We're told this is very much an ongoing investigation, and that it's unclear whether or not this is a widespread issue.

Boeing confirmed to KOMO Friday that there is a cracking issue.
"Safety and quality are our top priorities. Boeing has notified the FAA and been in contact with 737NG operators about a cracking issue discovered on a small number of airplanes undergoing modifications. No in-service issues have been reported. Over the coming days, we will work closely with our customers to implement a recommended inspection plan for certain airplanes in the fleet. This issue does not affect any 737 MAX airplanes or the P-8 Poseidon," a Boeing spokesperson wrote.
The FAA also confirmed the inspections, telling KOMO, "The FAA will require operators of certain Boeing 737NG jetliners to conduct inspections for structural cracks. Boeing notified the agency of the matter after it discovered the cracks while conducting modifications on a heavily used aircraft. Subsequent inspections uncovered similar cracks in a small number of additional planes. The FAA will instruct operators to conduct specific inspections, make any necessary repairs and to report their findings to the agency immediately."
No one has been injured, and there have been no reports of issues on 737s that flew with the cracked equipment. It's a near certainty that people flew aboard the jets with the cracked pickle forks before the issue was discovered.
We're told this is an issue that is being taken seriously by the FAA and Boeing.
The pickle fork is essential to the safety of the plane and an in-flight failure could be catastrophic in the worst-case scenario.
A government source says that until the scope of the problem can be understood, it's difficult to tell what corrective actions will need to be taken. It could be anything from visual inspections of all 737NGs, or more unlikely, a grounding of the planes for further inspections. Investigators are deeply concerned about the cracks developing so early on in a the plane's lifespan.
Engineers say the inspection process itself is fairly straightforward and fast. 737NGs are the generation of models made prior to the 737 MAX. The 737NG is the model designated as 737-600, 737-700, 737-800, or 737-900. It started production 1996. The last one rolled off the factory floor this summer in Renton.
Light cracking is occasionally found in pickle forks, but it's very unusual.
Engineers say fatigue cracking, once initiated, grows every flight.
If a slight crack is discovered during a routine inspection, engineers run a scenario for how much they expect it to grow under typical conditions, then re-inspect at prescribed intervals.
"A crack like this is similar to when you see a crack in a coffee cup handle," the retired engineer tells us. "You can likely continue using the cup several more times, but there's always a risk that handle will break off and hot coffee will wind up in your lap."
Teams in Seattle and Washington, D.C are working on this. A source within the federal government says FAA inspectors were excited and happy to get the call from Boeing.

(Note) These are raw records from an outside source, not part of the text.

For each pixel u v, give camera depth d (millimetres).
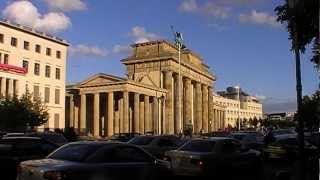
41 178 10758
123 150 12359
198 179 19297
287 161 28312
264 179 19266
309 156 28859
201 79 145000
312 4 16203
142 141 25047
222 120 177000
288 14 17109
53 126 101312
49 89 100938
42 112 74688
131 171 12141
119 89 109875
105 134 120375
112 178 11680
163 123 121125
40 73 98438
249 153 20281
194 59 140125
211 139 19266
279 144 28625
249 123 176875
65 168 10828
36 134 24766
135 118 112812
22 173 11383
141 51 130500
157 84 125375
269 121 143250
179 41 94438
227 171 18891
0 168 16062
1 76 86750
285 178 16703
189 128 87625
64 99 106062
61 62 104938
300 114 16797
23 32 94250
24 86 92562
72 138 52469
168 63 124500
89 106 121625
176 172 18422
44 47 100000
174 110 124312
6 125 65125
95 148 11883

The source says they are "...elated that the bloodline of safety is alive at Boeing." That same source worries about how economic concerns for Boeing impact safety.
Just this week, Boeing re-organized its management structure when it comes to safety. There's even a committee on the Board of Directors now with direct oversight of safety.
Until the extent of the issue is discovered, it will be difficult to determine what maintenance crews will need to do. So far, there have been no government orders for mandatory inspections.
Boeing and the FAA will want to know why the pickle forks are cracking, and why it's happening so early. We're told it could be something as simple as a manufacturing flaw with a small number of planes and not something widespread.
This could be a pain for scheduled maintenance on planes. We're told a "fix" to a pickle fork with extensive of cracking will require mechanics to remove and replace the pickle fork fitting. It stretches around 25% of the circumference of the fuselage. A Boeing 737 has four pickle forks.
The retired engineer tells KOMO the cracks were really surprising, used an expletive, then said, "This is not good news," and added, "It's really urgent to investigate."